┌──

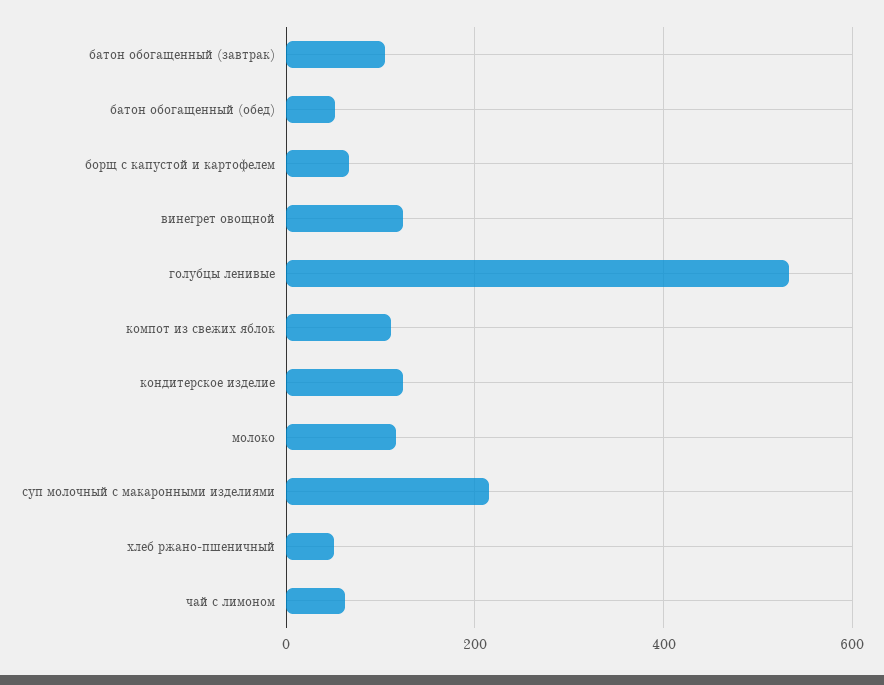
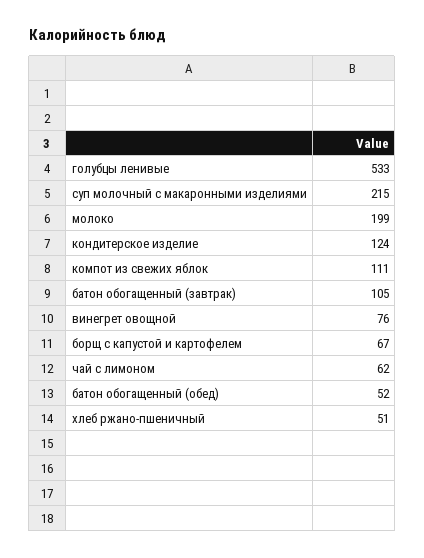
винегрет овощной: 120 -> 76
молоко: 120 -> 199

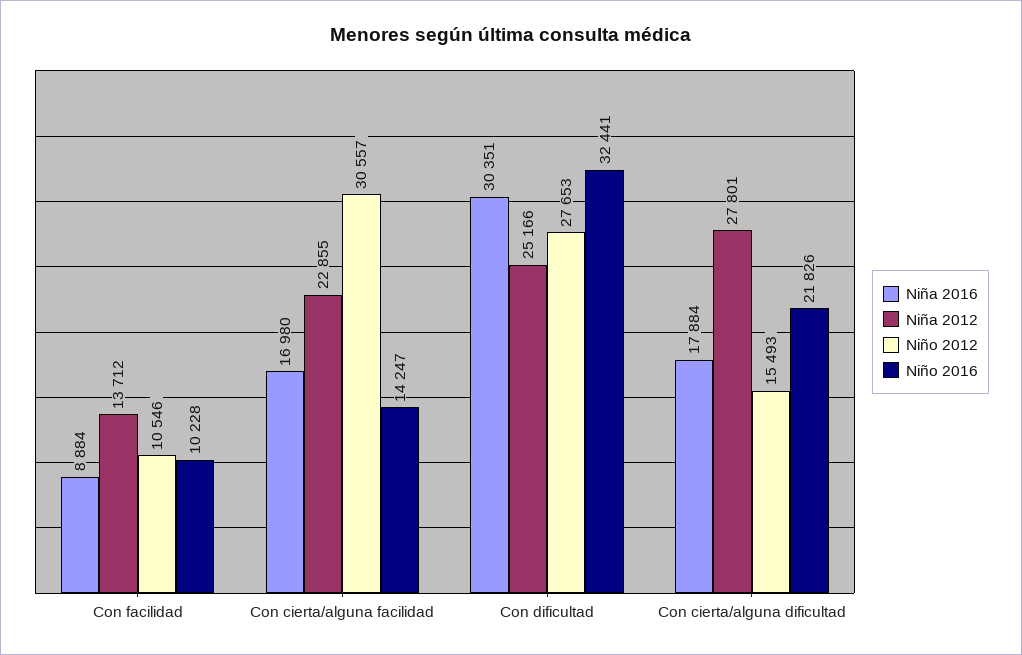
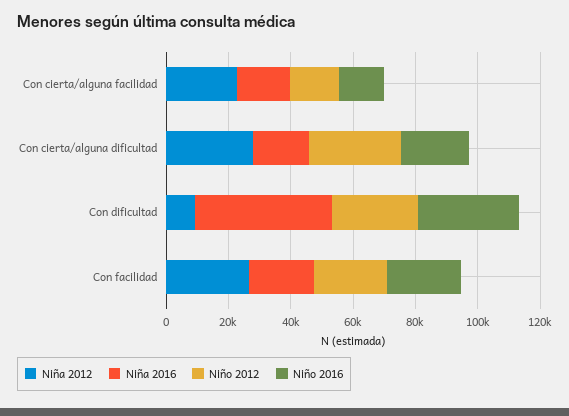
Niña 2016, Con facilidad: 8884 -> 20000
Niña 2012, Con facilidad: 13712 -> 25000
Niño 2012, Con facilidad: 10546 -> 25000
Niño 2016, Con facilidad: 10228 -> 25000
Niño 2012, Con cierta/alguna facilidad: 30557 -> 15000
Niña 2016, Con dificultad: 30351 -> 45000
Niña 2012, Con dificultad: 25166 -> 10000
Niño 2012, Con cierta/alguna dificultad: 15493 -> 30000

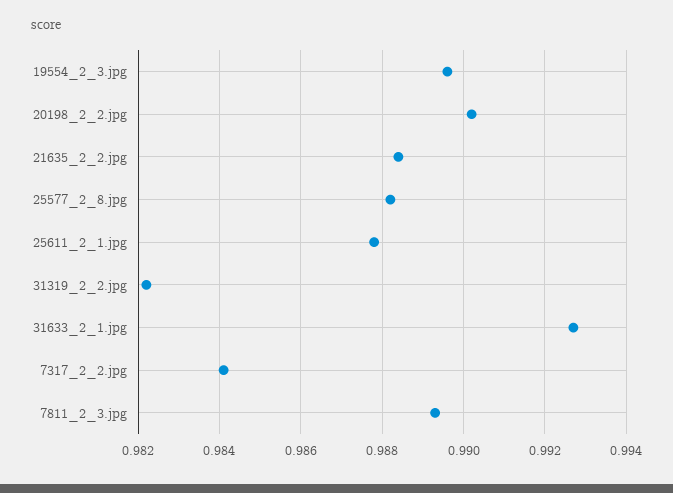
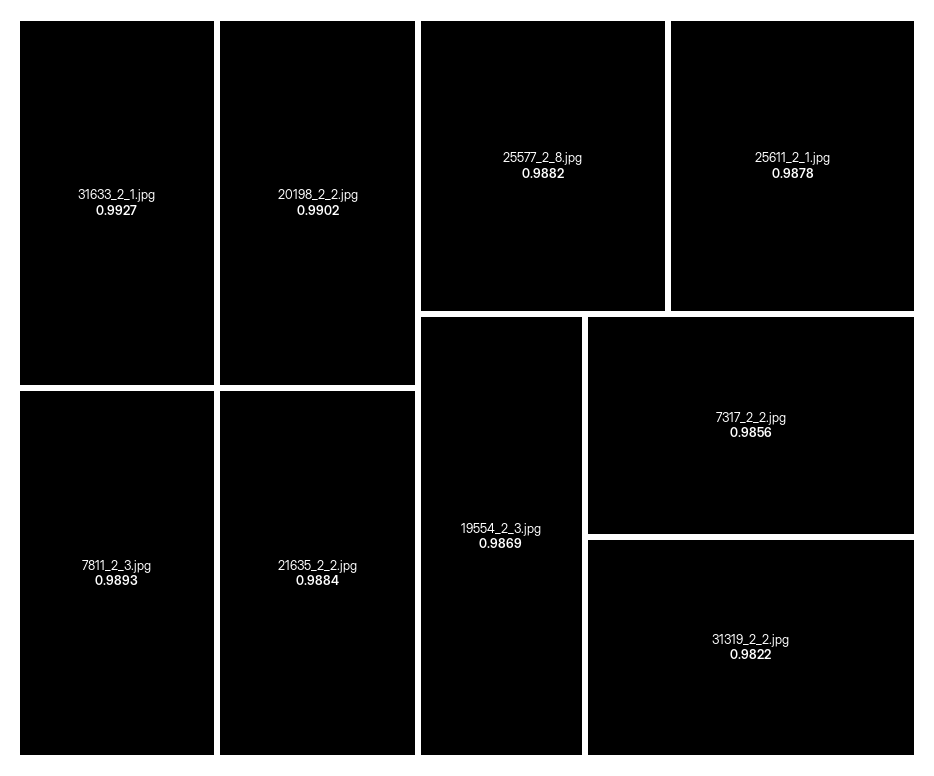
19554_2_3.jpg: 0.9895 -> 0.9869
7317_2_2.jpg: 0.984 -> 0.9856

└──

Leave the pictures out and reproduce exactly the lines from the top of the listing above through the line with "Niña 2012, Con dificultad: 25166 -> 10000".

# TASK SOLUTION:
винегрет овощной: 120 -> 76
молоко: 120 -> 199

Niña 2016, Con facilidad: 8884 -> 20000
Niña 2012, Con facilidad: 13712 -> 25000
Niño 2012, Con facilidad: 10546 -> 25000
Niño 2016, Con facilidad: 10228 -> 25000
Niño 2012, Con cierta/alguna facilidad: 30557 -> 15000
Niña 2016, Con dificultad: 30351 -> 45000
Niña 2012, Con dificultad: 25166 -> 10000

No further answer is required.